Anxiety and Escaping My Silent Prison

Let me just say upfront that I am not making this post to garner sympathy. Far from it. Sympathy and pity feel like poison to my usually steadfastly resilient soul. No, the purpose of this post is to shine a light on a darkness. To normalise. To give a name to the pain. And to stop hiding myself away in isolation.

Anxiety sucks. How’s that for the glorious eloquence of a professional writer? But it is an apt and accurate commentary on my feelings on this illness. I have lived with anxiety for most of my adult life. But it has usually been in the background. A sort of lingering passenger on my life’s journey. The source of productive stress, which led to motivation. A motivation which has seen me achieve me many things.

But when the anxiety takes over… when it ceases to be a passenger and takes the wheel… when it is no longer a silent partner in life spurring you towards progress and helping you set and attain goals… it becomes an unbearable feeling.

My rational mind knows that I am not stupid. It knows that I am skilled in some areas. It knows I am attractive. It knows I am a good person. It knows I am worthy of respect, kindness and joy.

My anxiety convinces me that I am stupid. That I am useless at everything. That I am ugly. That I must be a bad person or why else would bad things happen? That I am not worthy of anyone’s time or attention, much less their respect or kindness. And that joy will be forever out of my reach.

My anxiety has caused me to withdraw from everything. I have kept working, but it has been begrudgingly. Jobs that I once loved have become a chore where I constantly feel like I am performing poorly and failing at every step. I have kept writing but hated every word I’ve put down. Feeling like I am a terrible writer, not worthy of ever being read.

I’ve been slack with basic life tasks. Cleaning, gardening, all those little things that used to bring me such a sense of pride. My anxiety told me these were insurmountable tasks and that doing them was pointless anyway. That it was far more productive to spend my time drinking, wasting time watching Netflix or gaming, anything to fill my mind with nonsense until it was time to try and sleep again.

I’ve been distant with family and friends. Absent on social media. Hiding away as I feel like I, the REAL me, should be alone. Not wanting to inflict my constant fears and steadily growing self-loathing onto others. I’ve lied to people. Told them I am okay, fine, just kicking along doing my thing. When the truth is I have been far from it. My anxiety has lied to me and then made me lie to others.

I have tried so hard to fight this alone. To battle my anxious mind. Mindfulness. Breathing. Exercise. Healthy eating. I have even been seeing a psychologist regularly for the past six months. I have fought and fought against taking medication, as I felt this was a weakness. That if I reached the stage where I needed to take pills just to feel normal, it would mean I had failed.

As I write this, I am five days sober. For… I’ve truthfully lost count how many times I have previously achieved this milestone. As I write this, I am also medicated. I have mixed feelings about this. I’ve always been one that believed the mind could heal itself without psychoactive drugs. But here I sit, two days in since commencing my new medication regime, and this is the first time in as long as I can remember that I have been able to put words down without hating them and hating myself.
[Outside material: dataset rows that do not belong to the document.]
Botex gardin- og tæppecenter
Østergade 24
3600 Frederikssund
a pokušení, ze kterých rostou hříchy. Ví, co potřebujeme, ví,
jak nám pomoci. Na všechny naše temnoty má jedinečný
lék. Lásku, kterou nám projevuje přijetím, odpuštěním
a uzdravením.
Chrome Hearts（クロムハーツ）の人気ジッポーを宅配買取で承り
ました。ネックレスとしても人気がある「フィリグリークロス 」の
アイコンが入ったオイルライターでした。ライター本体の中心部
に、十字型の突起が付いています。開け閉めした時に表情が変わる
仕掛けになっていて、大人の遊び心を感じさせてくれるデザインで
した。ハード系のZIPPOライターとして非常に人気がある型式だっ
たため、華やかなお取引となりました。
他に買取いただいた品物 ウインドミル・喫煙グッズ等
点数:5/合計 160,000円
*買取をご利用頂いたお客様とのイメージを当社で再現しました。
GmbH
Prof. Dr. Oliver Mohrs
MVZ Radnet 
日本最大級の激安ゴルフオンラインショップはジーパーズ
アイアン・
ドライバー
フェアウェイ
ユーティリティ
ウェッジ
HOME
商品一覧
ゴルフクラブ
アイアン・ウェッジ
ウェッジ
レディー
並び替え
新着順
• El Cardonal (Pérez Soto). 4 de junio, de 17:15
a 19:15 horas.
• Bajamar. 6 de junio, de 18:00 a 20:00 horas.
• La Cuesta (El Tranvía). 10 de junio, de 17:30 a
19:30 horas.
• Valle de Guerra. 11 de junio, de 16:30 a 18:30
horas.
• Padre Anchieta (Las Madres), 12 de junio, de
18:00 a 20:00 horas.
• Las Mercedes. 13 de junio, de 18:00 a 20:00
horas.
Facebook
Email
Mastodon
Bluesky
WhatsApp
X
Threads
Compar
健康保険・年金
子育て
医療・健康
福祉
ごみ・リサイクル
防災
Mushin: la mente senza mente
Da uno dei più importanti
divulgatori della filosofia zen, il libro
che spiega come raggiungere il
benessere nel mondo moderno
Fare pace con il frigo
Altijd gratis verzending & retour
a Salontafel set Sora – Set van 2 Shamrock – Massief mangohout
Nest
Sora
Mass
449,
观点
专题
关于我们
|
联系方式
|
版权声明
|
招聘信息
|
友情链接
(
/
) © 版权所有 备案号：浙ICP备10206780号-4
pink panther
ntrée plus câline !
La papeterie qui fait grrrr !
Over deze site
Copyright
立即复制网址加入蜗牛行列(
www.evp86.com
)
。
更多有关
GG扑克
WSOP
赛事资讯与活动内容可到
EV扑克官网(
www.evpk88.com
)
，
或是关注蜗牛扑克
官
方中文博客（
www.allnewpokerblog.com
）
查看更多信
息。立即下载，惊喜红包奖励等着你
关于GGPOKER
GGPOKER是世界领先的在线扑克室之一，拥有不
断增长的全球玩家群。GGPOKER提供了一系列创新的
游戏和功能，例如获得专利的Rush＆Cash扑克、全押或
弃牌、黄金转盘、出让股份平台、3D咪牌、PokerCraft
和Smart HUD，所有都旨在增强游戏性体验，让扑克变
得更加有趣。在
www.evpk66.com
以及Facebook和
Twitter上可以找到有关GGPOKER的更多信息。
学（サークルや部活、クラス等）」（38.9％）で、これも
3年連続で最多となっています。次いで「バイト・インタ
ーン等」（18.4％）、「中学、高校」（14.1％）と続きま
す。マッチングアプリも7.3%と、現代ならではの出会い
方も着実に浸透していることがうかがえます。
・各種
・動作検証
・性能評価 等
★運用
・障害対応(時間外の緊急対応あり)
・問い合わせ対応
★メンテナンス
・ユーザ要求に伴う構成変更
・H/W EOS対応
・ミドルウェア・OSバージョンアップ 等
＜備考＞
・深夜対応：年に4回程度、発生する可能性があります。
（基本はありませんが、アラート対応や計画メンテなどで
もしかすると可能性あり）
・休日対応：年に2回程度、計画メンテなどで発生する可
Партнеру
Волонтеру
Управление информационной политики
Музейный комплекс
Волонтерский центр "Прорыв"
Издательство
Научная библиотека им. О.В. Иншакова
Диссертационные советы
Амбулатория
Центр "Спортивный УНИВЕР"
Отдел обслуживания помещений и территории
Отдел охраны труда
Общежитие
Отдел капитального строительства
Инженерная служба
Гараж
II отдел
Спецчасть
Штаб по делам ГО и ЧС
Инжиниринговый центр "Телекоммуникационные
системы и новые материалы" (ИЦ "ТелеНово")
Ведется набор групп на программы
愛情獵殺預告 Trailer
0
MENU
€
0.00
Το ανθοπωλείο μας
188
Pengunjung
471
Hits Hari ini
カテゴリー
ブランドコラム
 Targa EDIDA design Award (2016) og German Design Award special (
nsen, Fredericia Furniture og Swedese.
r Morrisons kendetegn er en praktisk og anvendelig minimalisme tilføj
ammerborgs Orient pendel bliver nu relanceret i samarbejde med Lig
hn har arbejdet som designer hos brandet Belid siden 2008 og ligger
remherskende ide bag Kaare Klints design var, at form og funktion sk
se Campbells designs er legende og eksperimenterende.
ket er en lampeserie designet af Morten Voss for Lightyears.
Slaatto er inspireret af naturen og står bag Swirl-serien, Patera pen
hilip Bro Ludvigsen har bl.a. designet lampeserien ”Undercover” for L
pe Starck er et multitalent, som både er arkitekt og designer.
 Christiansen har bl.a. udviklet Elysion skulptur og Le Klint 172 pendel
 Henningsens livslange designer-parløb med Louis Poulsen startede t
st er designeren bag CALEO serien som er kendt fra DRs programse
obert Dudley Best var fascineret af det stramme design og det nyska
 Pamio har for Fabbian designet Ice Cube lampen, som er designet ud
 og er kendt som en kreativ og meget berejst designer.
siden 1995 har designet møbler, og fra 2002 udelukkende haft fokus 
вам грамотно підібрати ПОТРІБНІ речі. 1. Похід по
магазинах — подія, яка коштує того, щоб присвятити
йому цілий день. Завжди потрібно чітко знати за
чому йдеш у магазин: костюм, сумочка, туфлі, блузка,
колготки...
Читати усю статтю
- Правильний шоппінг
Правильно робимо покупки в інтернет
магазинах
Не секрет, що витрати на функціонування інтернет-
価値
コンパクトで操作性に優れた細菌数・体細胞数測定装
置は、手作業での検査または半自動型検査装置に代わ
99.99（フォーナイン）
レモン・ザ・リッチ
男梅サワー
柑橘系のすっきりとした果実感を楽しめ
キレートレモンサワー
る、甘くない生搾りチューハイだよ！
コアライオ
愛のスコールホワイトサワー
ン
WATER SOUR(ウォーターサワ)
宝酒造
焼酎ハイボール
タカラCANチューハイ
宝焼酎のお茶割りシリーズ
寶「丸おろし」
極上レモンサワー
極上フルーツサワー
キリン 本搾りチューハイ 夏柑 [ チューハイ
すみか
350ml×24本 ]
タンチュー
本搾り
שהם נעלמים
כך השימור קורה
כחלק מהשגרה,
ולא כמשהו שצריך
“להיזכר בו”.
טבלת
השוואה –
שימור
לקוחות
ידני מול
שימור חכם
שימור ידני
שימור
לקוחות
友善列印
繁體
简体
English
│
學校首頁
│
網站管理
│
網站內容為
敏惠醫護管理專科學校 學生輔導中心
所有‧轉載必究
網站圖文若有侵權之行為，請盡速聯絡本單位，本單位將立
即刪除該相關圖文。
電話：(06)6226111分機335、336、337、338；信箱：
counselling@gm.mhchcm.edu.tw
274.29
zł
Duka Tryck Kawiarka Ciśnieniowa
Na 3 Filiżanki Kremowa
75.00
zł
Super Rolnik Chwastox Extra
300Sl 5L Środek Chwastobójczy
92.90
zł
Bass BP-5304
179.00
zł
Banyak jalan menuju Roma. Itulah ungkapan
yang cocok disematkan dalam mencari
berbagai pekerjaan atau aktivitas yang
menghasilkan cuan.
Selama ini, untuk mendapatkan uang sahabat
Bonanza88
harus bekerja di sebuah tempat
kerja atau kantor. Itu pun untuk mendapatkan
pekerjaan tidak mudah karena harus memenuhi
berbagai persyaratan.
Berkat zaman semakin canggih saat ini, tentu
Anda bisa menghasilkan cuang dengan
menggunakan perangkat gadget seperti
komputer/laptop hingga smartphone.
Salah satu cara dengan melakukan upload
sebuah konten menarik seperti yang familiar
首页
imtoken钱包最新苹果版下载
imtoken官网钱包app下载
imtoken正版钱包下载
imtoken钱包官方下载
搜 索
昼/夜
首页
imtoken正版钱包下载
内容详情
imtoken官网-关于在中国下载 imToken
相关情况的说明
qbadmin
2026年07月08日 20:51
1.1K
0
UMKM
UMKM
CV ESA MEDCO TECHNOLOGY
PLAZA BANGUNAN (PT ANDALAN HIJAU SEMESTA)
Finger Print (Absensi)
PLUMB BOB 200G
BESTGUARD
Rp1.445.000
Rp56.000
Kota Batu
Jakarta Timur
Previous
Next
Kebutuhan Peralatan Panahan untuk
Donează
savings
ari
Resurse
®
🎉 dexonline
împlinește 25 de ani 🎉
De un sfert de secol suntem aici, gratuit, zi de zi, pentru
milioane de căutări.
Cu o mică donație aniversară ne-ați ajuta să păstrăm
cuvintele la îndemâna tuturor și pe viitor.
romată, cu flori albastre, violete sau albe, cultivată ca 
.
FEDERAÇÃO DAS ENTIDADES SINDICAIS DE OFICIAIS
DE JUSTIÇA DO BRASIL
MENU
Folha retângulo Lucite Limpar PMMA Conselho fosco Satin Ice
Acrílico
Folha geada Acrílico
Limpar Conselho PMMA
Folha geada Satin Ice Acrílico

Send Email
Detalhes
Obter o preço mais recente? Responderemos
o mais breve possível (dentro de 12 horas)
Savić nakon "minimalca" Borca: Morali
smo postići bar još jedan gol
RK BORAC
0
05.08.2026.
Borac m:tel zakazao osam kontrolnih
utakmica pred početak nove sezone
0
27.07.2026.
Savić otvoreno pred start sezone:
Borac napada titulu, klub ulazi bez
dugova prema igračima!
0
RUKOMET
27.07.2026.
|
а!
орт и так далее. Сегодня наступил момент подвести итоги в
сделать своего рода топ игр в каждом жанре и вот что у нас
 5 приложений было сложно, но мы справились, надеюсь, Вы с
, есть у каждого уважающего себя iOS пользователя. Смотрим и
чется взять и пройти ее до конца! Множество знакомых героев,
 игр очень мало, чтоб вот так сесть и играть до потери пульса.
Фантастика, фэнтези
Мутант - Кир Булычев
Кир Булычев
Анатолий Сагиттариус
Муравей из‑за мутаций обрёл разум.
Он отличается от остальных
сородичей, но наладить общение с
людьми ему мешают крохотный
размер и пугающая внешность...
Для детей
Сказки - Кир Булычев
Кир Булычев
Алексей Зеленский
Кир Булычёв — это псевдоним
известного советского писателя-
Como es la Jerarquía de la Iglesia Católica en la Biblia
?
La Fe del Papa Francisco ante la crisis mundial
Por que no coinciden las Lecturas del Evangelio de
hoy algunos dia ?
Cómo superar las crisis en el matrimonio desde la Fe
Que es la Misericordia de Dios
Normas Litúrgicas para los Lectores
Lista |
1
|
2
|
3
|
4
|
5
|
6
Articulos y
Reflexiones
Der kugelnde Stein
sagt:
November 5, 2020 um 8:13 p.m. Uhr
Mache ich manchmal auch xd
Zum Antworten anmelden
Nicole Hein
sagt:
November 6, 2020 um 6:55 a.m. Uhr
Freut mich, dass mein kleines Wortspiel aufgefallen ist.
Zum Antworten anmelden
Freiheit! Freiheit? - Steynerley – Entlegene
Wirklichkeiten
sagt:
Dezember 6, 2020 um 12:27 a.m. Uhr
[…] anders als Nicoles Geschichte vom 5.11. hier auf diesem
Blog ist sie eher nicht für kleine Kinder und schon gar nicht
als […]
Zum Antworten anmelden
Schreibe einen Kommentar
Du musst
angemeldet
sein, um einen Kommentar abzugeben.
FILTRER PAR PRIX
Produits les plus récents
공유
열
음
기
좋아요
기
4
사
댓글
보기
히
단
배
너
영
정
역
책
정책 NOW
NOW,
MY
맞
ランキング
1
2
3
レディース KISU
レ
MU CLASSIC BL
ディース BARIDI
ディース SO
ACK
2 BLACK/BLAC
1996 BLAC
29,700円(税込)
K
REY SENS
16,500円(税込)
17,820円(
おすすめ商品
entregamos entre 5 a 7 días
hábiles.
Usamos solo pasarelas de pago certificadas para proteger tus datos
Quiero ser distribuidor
I have absolutely no intention of staying on medication forever. I remain determined to fight my anxiety and win. Somehow. But for now, I will not hate myself or judge myself for using these meds as a steppingstone towards becoming myself again. I have hated and judged myself enough over this past year to last two lifetimes. That ends now.

For those of you out there dealing with anxiety, I am with you. You are not alone. Please do not give up. Reach out, seek help, use all the tools available to you to keep fighting your fight. I am absolutely going to kick my anxiety’s ass. And I know you all can too.